_EXERCISE:_ Only the pictures should be left out; write out all other data exactly.

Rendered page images
......

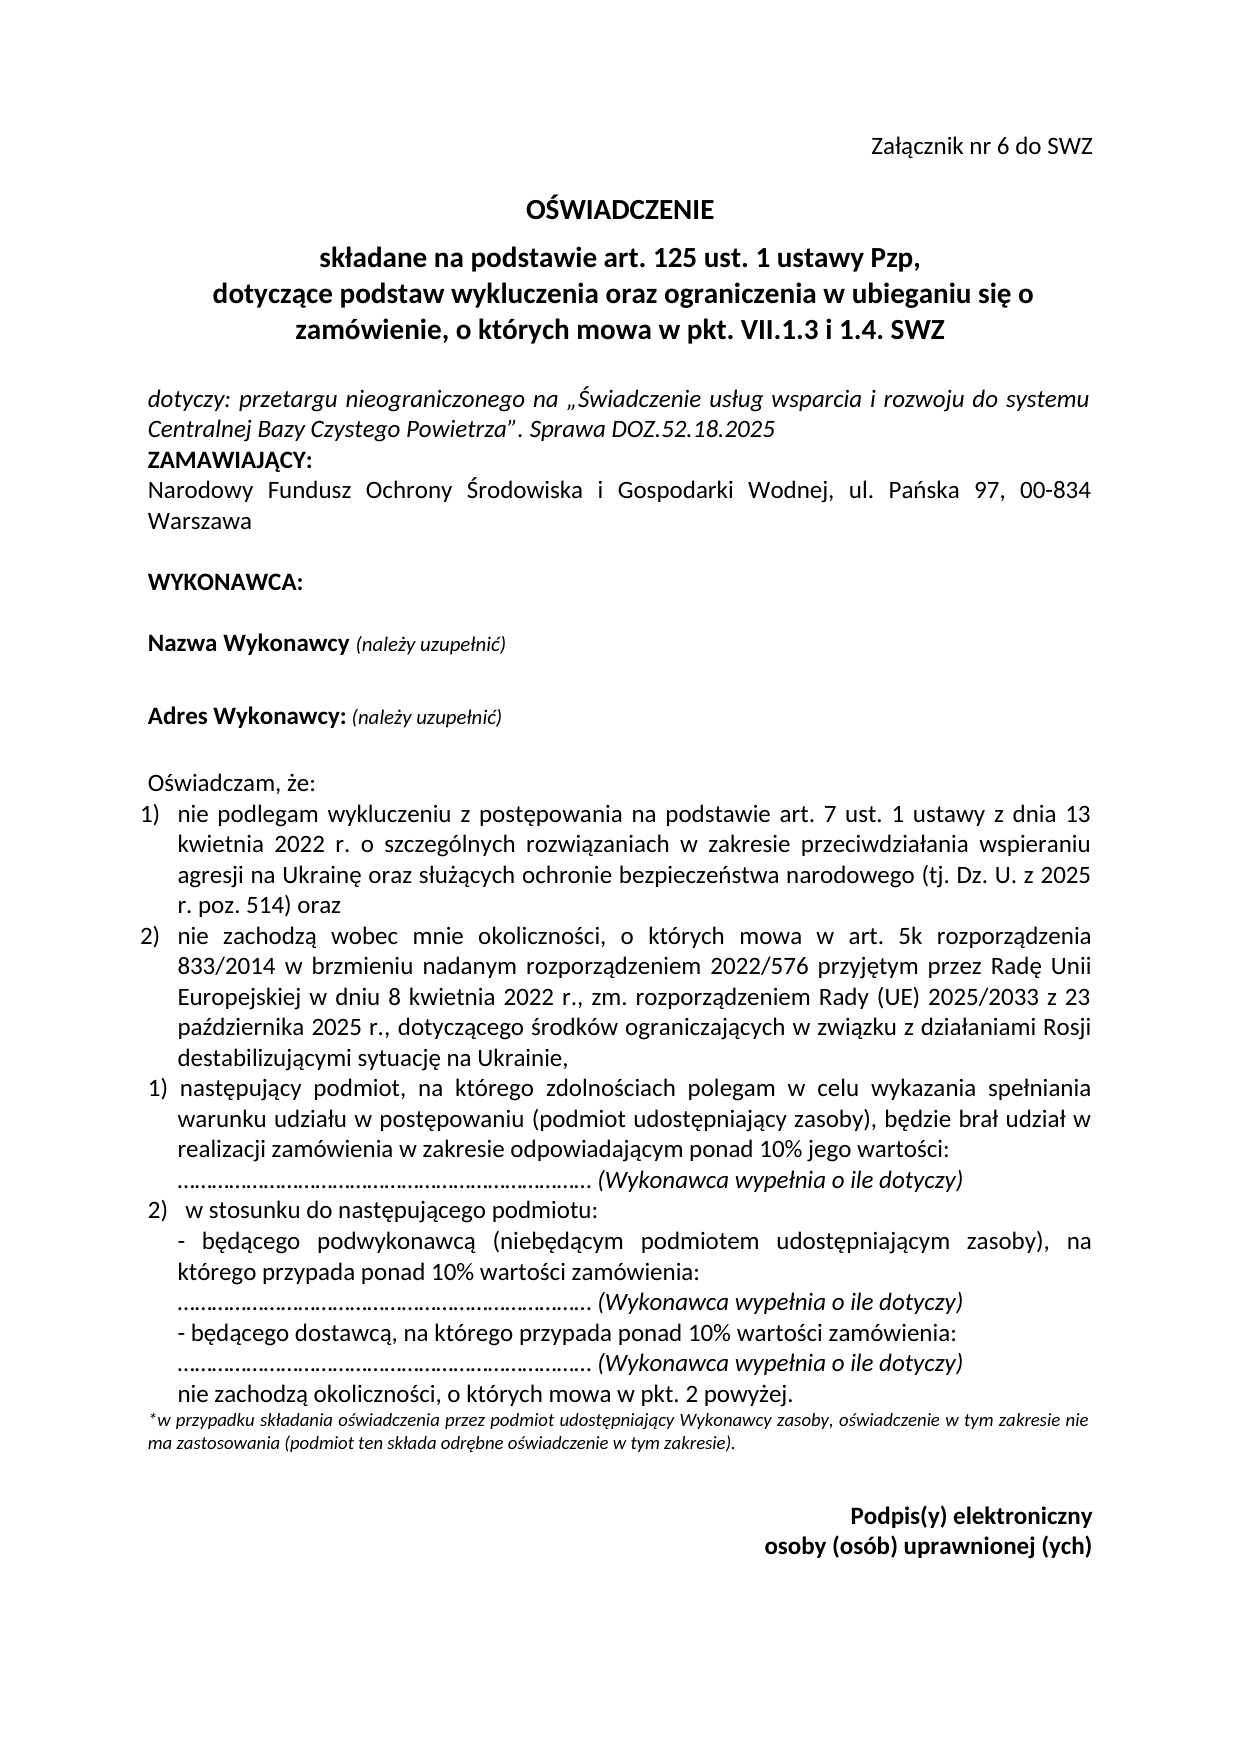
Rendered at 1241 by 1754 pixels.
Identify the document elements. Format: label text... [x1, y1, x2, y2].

text *w przypadku składania oświadczenia przez podmiot udostępniający Wykonawcy zasoby, oświadczenie w tym zakresie nie ma zastosowania (podmiot ten składa odrębne oświadczenie w tym zakresie). [148, 1408, 1093, 1454]
text Nazwa Wykonawcy (należy uzupełnić) [148, 627, 1093, 658]
text osoby (osób) uprawnionej (ych) [148, 1531, 1093, 1561]
text Narodowy Fundusz Ochrony Środowiska i Gospodarki Wodnej, ul. Pańska 97, 00-834 Warszawa [148, 474, 1093, 536]
text - będącego podwykonawcą (niebędącym podmiotem udostępniającym zasoby), na którego przypada ponad 10% wartości zamówienia: [177, 1225, 1093, 1286]
text 2) w stosunku do następującego podmiotu: [148, 1195, 1093, 1225]
text składane na podstawie art. 125 ust. 1 ustawy Pzp, [148, 239, 1093, 275]
text ……………………………………………………………… (Wykonawca wypełnia o ile dotyczy) [177, 1286, 1093, 1317]
text OŚWIADCZENIE [148, 191, 1093, 227]
text 1) następujący podmiot, na którego zdolnościach polegam w celu wykazania spełniania warunku udziału w postępowaniu (podmiot udostępniający zasoby), będzie brał udział w realizacji zamówienia w zakresie odpowiadającym ponad 10% jego wartości: [148, 1073, 1093, 1164]
text Oświadczam, że: [148, 767, 1093, 798]
text dotyczące podstaw wykluczenia oraz ograniczenia w ubieganiu się o zamówienie, o których mowa w pkt. VII.1.3 i 1.4. SWZ [148, 275, 1093, 346]
list WYKONAWCA: [148, 566, 1093, 597]
list nie podlegam wykluczeniu z postępowania na podstawie art. 7 ust. 1 ustawy z dnia 13 kwietnia 2022 r. o szczególnych rozwiązaniach w zakresie przeciwdziałania wspieraniu agresji na Ukrainę oraz służących ochronie bezpieczeństwa narodowego (tj. Dz. U. z 2025 r. poz. 514) oraz [140, 798, 1093, 920]
text ……………………………………………………………… (Wykonawca wypełnia o ile dotyczy) [177, 1164, 1093, 1195]
text Podpis(y) elektroniczny [148, 1500, 1093, 1531]
text nie zachodzą okoliczności, o których mowa w pkt. 2 powyżej. [177, 1378, 1093, 1408]
text dotyczy: przetargu nieograniczonego na „Świadczenie usług wsparcia i rozwoju do systemu Centralnej Bazy Czystego Powietrza”. Sprawa DOZ.52.18.2025 [148, 383, 1093, 444]
text - będącego dostawcą, na którego przypada ponad 10% wartości zamówienia: [177, 1317, 1093, 1347]
text Załącznik nr 6 do SWZ [148, 130, 1093, 161]
list nie zachodzą wobec mnie okoliczności, o których mowa w art. 5k rozporządzenia 833/2014 w brzmieniu nadanym rozporządzeniem 2022/576 przyjętym przez Radę Unii Europejskiej w dniu 8 kwietnia 2022 r., zm. rozporządzeniem Rady (UE) 2025/2033 z 23 października 2025 r., dotyczącego środków ograniczających w związku z działaniami Rosji destabilizującymi sytuację na Ukrainie, [140, 920, 1093, 1073]
text ……………………………………………………………… (Wykonawca wypełnia o ile dotyczy) [177, 1347, 1093, 1378]
text ZAMAWIAJĄCY: [148, 444, 1093, 474]
text Adres Wykonawcy: (należy uzupełnić) [148, 700, 1093, 731]
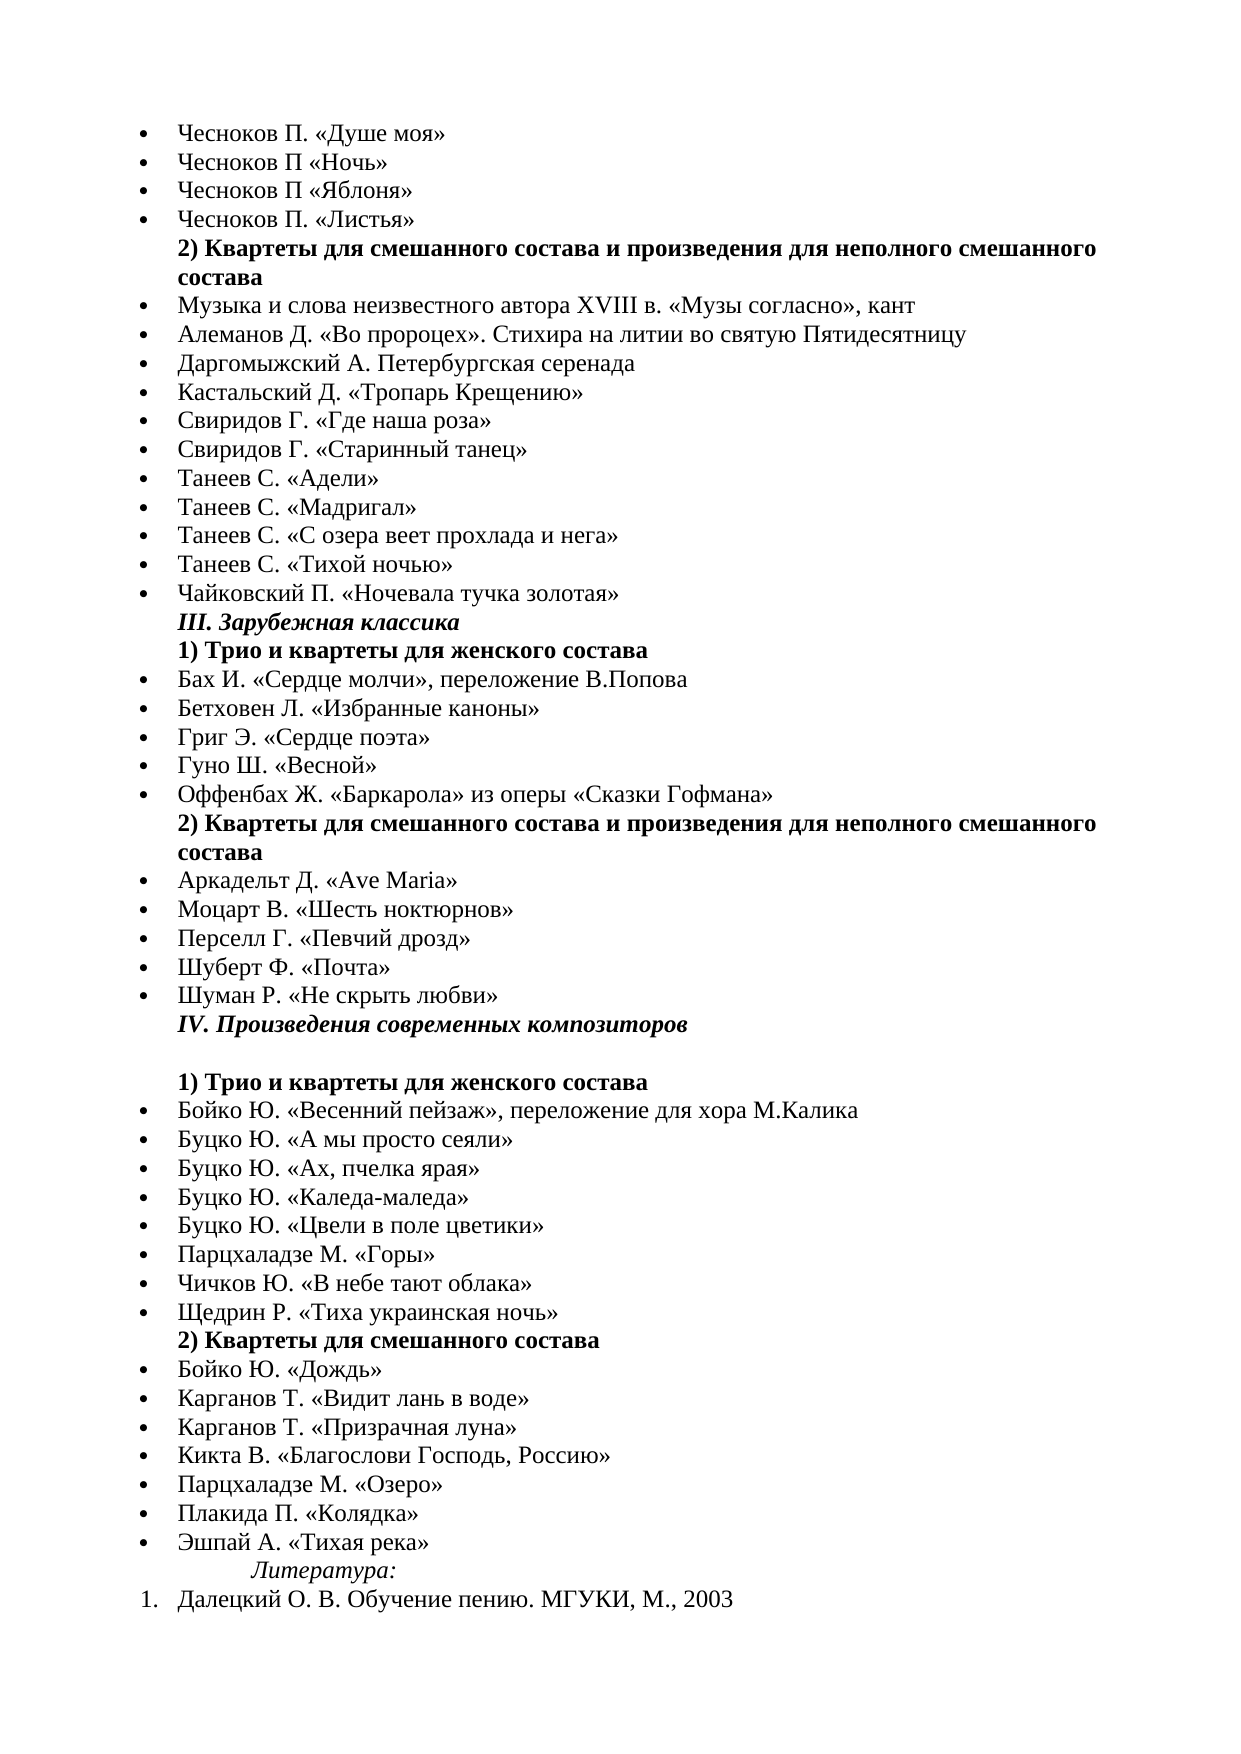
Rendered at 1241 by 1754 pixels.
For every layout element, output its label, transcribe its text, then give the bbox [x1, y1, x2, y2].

......

_ANSWER SECTION:_
Rendered at 1241 by 1754 pixels.
Identify the document elements. Format: label text... [x1, y1, x2, y2].

text *w przypadku składania oświadczenia przez podmiot udostępniający Wykonawcy zasoby, oświadczenie w tym zakresie nie ma zastosowania (podmiot ten składa odrębne oświadczenie w tym zakresie). [148, 1408, 1093, 1454]
text Nazwa Wykonawcy (należy uzupełnić) [148, 627, 1093, 658]
text osoby (osób) uprawnionej (ych) [148, 1531, 1093, 1561]
text Narodowy Fundusz Ochrony Środowiska i Gospodarki Wodnej, ul. Pańska 97, 00-834 Warszawa [148, 474, 1093, 536]
text - będącego podwykonawcą (niebędącym podmiotem udostępniającym zasoby), na którego przypada ponad 10% wartości zamówienia: [177, 1225, 1093, 1286]
text 2) w stosunku do następującego podmiotu: [148, 1195, 1093, 1225]
text składane na podstawie art. 125 ust. 1 ustawy Pzp, [148, 239, 1093, 275]
text ……………………………………………………………… (Wykonawca wypełnia o ile dotyczy) [177, 1286, 1093, 1317]
text OŚWIADCZENIE [148, 191, 1093, 227]
text 1) następujący podmiot, na którego zdolnościach polegam w celu wykazania spełniania warunku udziału w postępowaniu (podmiot udostępniający zasoby), będzie brał udział w realizacji zamówienia w zakresie odpowiadającym ponad 10% jego wartości: [148, 1073, 1093, 1164]
text Oświadczam, że: [148, 767, 1093, 798]
text dotyczące podstaw wykluczenia oraz ograniczenia w ubieganiu się o zamówienie, o których mowa w pkt. VII.1.3 i 1.4. SWZ [148, 275, 1093, 346]
list WYKONAWCA: [148, 566, 1093, 597]
list nie podlegam wykluczeniu z postępowania na podstawie art. 7 ust. 1 ustawy z dnia 13 kwietnia 2022 r. o szczególnych rozwiązaniach w zakresie przeciwdziałania wspieraniu agresji na Ukrainę oraz służących ochronie bezpieczeństwa narodowego (tj. Dz. U. z 2025 r. poz. 514) oraz [140, 798, 1093, 920]
text ……………………………………………………………… (Wykonawca wypełnia o ile dotyczy) [177, 1164, 1093, 1195]
text Podpis(y) elektroniczny [148, 1500, 1093, 1531]
text nie zachodzą okoliczności, o których mowa w pkt. 2 powyżej. [177, 1378, 1093, 1408]
text dotyczy: przetargu nieograniczonego na „Świadczenie usług wsparcia i rozwoju do systemu Centralnej Bazy Czystego Powietrza”. Sprawa DOZ.52.18.2025 [148, 383, 1093, 444]
text - będącego dostawcą, na którego przypada ponad 10% wartości zamówienia: [177, 1317, 1093, 1347]
text Załącznik nr 6 do SWZ [148, 130, 1093, 161]
list nie zachodzą wobec mnie okoliczności, o których mowa w art. 5k rozporządzenia 833/2014 w brzmieniu nadanym rozporządzeniem 2022/576 przyjętym przez Radę Unii Europejskiej w dniu 8 kwietnia 2022 r., zm. rozporządzeniem Rady (UE) 2025/2033 z 23 października 2025 r., dotyczącego środków ograniczających w związku z działaniami Rosji destabilizującymi sytuację na Ukrainie, [140, 920, 1093, 1073]
text ……………………………………………………………… (Wykonawca wypełnia o ile dotyczy) [177, 1347, 1093, 1378]
text ZAMAWIAJĄCY: [148, 444, 1093, 474]
text Adres Wykonawcy: (należy uzupełnić) [148, 700, 1093, 731]
Rendered at 1241 by 1754 pixels.
For every layout element, output its label, transcribe its text, then give the bbox [x1, y1, x2, y2].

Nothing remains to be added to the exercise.